In this section we compare global sales across different gaming platforms. We present a table of total sales by platform, a horizontal bar chart, and a pie chart to illustrate the market share of each platform. The focus is on the most relevant range of sales to clearly differentiate between platforms.

In [None]:
# Q3: Table of Total Global Sales by Platform
if 'Platform' in df_clean.columns and 'Global_Sales' in df_clean.columns:
    platform_sales = df_clean.groupby('Platform')['Global_Sales'].sum()
    platform_table = platform_sales.sort_values(ascending=False).to_frame(name='Total Global Sales')
    print("Top Platforms by Total Global Sales:")
    display(platform_table.head(10))
else:
    print("Required columns not found.")

In [None]:
# Q3: Horizontal Bar Chart for Total Global Sales by Platform
if 'Platform' in df_clean.columns and 'Global_Sales' in df_clean.columns:
    plt.figure(figsize=(8,5))
    platform_sales.sort_values().plot(kind='barh', color='slateblue')
    plt.title('Total Global Sales by Platform')
    plt.xlabel('Total Global Sales (million units)')
    plt.xlim(0, platform_sales.max()*1.1)
    plt.ylabel('Platform')
    plt.show()
else:
    print("Required columns not found.")

In [None]:
# Q3: Pie Chart Showing Market Share of Total Global Sales by Platform
if 'Platform' in df_clean.columns and 'Global_Sales' in df_clean.columns:
    plt.figure(figsize=(8,8))
    platform_sales.plot(kind='pie', autopct='%1.1f%%', startangle=140, colors=sns.color_palette('pastel'))
    plt.title('Market Share of Total Global Sales by Platform')
    plt.ylabel('')
    plt.show()
else:
    print("Required columns not found.")

**Insights from Question 3:**

- The table shows that a few platforms (such as PS2 and Wii) dominate total global sales.
- The bar chart visualizes significant differences in sales between platforms.
- The pie chart clearly depicts each platform’s market share.

This analysis indicates that while many platforms have a large number of titles with modest sales, a few consoles account for the majority of total sales due to the presence of blockbuster titles.

## Data Analysis and Conclusion

**Summary of Key Findings:**

- **Global Sales Distribution:** Most video games sell under 1 million copies.
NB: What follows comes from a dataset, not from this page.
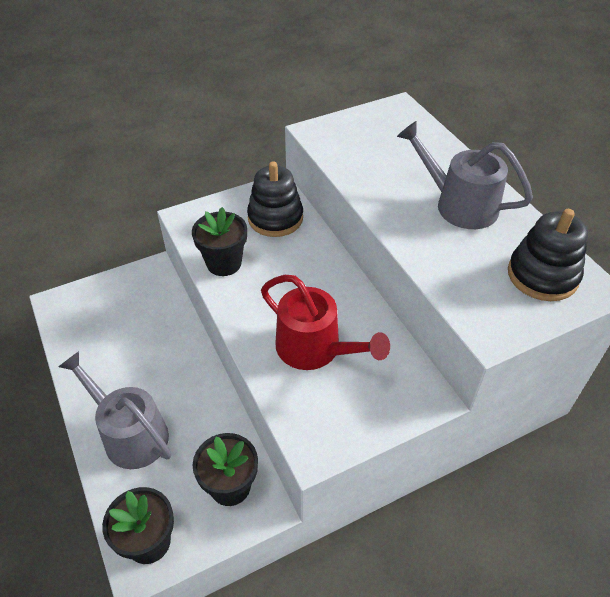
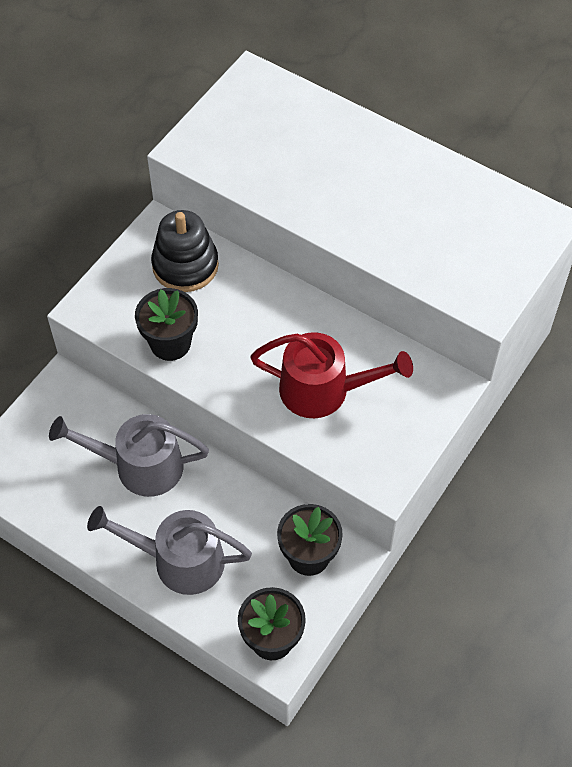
camera: 30 degrees left, 10 degrees up
grey watering can [397,121,533,229] -> grey watering can moved to [49,414,209,497]
black stacking toy [508,209,588,301] -> none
The distribution is heavily right-skewed, meaning only a small number of games become blockbusters.
- **Genre Performance:** Mainstream genres (particularly Shooter and Action) have the highest average global sales, indicating these genres are more likely to yield commercial success.
- **Platform Variability:** Although every platform has its share of modest-selling titles, a few platforms (e.g., PS2, Wii) capture a dominant share of total global sales due to a handful of extremely popular games.

These insights help stakeholders—such as game developers, publishers, and investors—understand market trends and make informed decisions about which genres and platforms to focus on.